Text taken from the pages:
Start of Block

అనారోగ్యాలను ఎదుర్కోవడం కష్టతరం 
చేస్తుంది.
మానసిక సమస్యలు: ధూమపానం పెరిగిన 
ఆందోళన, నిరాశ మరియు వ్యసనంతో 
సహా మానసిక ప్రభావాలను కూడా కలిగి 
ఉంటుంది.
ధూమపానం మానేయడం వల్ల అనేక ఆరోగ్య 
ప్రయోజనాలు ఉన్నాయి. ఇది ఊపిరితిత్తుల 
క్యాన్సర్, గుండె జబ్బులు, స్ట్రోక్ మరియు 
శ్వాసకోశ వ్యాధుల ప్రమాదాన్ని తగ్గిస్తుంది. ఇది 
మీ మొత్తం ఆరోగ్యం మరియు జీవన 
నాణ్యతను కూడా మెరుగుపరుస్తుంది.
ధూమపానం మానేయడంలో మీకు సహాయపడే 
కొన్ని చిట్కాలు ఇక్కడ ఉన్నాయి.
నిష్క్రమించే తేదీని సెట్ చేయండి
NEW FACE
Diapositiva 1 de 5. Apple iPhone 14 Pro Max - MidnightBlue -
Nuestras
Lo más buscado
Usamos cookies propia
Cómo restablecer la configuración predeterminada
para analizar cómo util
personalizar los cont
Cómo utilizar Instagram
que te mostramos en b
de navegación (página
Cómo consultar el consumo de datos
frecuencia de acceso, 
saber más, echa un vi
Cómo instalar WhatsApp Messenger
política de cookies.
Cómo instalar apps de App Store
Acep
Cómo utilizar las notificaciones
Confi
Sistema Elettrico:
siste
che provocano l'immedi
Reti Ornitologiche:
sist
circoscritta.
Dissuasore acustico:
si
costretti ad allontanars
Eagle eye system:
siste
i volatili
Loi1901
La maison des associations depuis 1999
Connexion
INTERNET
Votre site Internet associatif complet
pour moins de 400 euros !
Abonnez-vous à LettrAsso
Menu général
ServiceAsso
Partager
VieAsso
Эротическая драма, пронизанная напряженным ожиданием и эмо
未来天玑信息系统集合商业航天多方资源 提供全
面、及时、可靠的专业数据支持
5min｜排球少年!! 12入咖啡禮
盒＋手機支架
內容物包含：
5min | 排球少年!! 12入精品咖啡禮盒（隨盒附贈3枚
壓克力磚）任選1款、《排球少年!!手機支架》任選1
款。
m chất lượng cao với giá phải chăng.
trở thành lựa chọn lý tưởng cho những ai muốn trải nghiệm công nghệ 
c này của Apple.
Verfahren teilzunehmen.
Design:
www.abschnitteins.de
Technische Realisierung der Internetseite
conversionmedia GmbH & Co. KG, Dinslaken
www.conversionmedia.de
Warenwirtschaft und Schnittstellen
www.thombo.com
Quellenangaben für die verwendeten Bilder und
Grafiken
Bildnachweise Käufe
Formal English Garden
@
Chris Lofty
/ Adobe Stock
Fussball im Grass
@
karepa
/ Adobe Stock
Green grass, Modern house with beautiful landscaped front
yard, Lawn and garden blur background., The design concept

End of Block

Task to carry out
Repeat the listing from its very first line through the line that contains "క్యాన్సర్, గుండె జబ్బులు, స్ట్రోక్ మరియు", character for character.

Exercise output
అనారోగ్యాలను ఎదుర్కోవడం కష్టతరం 
చేస్తుంది.
మానసిక సమస్యలు: ధూమపానం పెరిగిన 
ఆందోళన, నిరాశ మరియు వ్యసనంతో 
సహా మానసిక ప్రభావాలను కూడా కలిగి 
ఉంటుంది.
ధూమపానం మానేయడం వల్ల అనేక ఆరోగ్య 
ప్రయోజనాలు ఉన్నాయి. ఇది ఊపిరితిత్తుల 
క్యాన్సర్, గుండె జబ్బులు, స్ట్రోక్ మరియు 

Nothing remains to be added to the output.